I would say that is way easier to enrich the data before indexing it.

Rollups are deprecated, it was replaced by downsample, but this only works for metrics, it is not used to enrich data.

Transform is also not used to enrich data, but to summarize it like get the last login of a user and things like that.

To enrich the data you have may use some filters in Logstash, like the translate filter or the enrich processor in an Elasticsearch ingest pipeline.

Personally I do not like using the enrich processor, it is less flexible than the translate filter in Logstash and I only use it when I'm not using Logstash.

So the best way in my opinion would be to use the translate filter.

If your events arriving in Logstash are like this:

{ "employee_id":1, "name":"John" }

You would need at least 2 translate filters, one to get the company_id for the user and other to get the company_name for the company_id.
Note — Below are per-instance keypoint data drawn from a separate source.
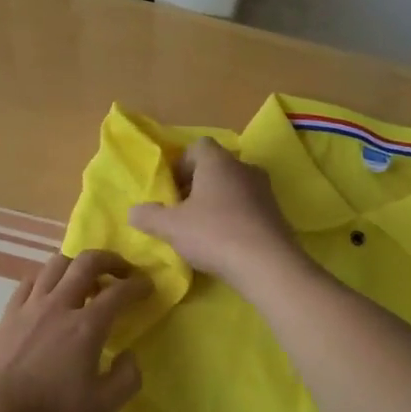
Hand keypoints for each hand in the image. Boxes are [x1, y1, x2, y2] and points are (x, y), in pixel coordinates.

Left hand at [0, 250, 149, 411]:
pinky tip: (50, 292)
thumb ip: (126, 379)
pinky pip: (31, 281)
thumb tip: (130, 356)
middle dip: (110, 259)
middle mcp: (60, 305)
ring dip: (77, 264)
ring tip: (86, 279)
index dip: (138, 285)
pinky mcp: (9, 314)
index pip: (119, 292)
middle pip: (86, 262)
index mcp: (86, 326)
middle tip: (122, 270)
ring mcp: (31, 306)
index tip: (148, 286)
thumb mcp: (102, 409)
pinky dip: (47, 278)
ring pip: (56, 264)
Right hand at [128, 138, 305, 291]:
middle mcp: (244, 168)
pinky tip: (224, 243)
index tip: (171, 190)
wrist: (268, 265)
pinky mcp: (276, 214)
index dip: (181, 164)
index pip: (198, 146)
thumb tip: (134, 211)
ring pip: (233, 188)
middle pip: (215, 167)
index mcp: (218, 161)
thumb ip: (148, 216)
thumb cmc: (214, 234)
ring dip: (216, 203)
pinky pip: (248, 207)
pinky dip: (234, 218)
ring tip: (201, 230)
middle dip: (196, 185)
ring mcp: (264, 190)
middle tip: (181, 211)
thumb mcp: (171, 227)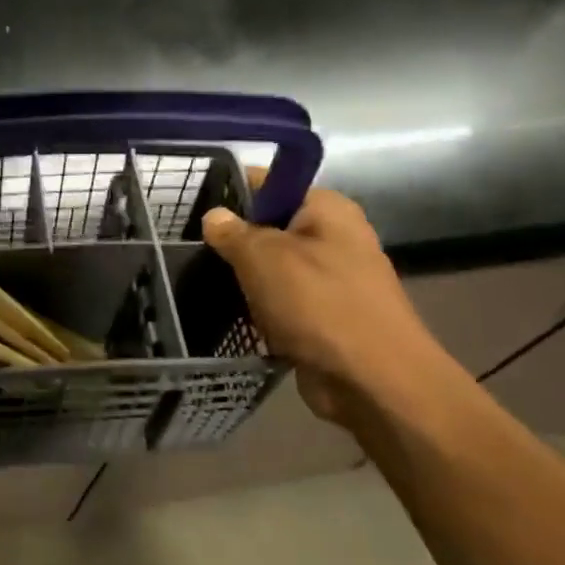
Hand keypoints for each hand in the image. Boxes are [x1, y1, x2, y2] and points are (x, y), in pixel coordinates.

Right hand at [201, 189, 465, 427]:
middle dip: (234, 240)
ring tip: (203, 282)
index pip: (270, 183)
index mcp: (327, 209)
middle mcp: (333, 237)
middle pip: (269, 226)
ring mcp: (331, 280)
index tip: (194, 208)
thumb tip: (214, 216)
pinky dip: (259, 308)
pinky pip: (280, 302)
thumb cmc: (320, 305)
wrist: (373, 381)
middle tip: (191, 250)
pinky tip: (230, 314)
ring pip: (272, 268)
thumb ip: (234, 232)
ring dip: (244, 279)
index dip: (232, 191)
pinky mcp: (324, 317)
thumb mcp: (264, 258)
The first dictionary could be like this, where the key is the employee id and the value is the company id:

"1": "1001"
"2": "1001"

And the second the key would be the company id and the value the company name:

"1001": "ACME"
"1002": "Capsule"

Your translate filters could look like this:

translate {
	source => "employee_id"
	target => "company_id"
	dictionary_path => "/path/to/the/file/company_id.yml"
	refresh_interval => 60
	fallback => "unknown company id"
}

translate {
	source => "company_id"
	target => "company_name"
	dictionary_path => "/path/to/the/file/company_name.yml"
	refresh_interval => 60
	fallback => "unknown company name"
	remove_field => ["company_id"]
}

This will result in your expected result.

Can you not automate this? The dictionary can be an external file and the translate filter can refresh it automatically, so the process of updating the dictionary can be automated.

I have multiple scenarios like this with automation scripts in bash or python updating the dictionary files.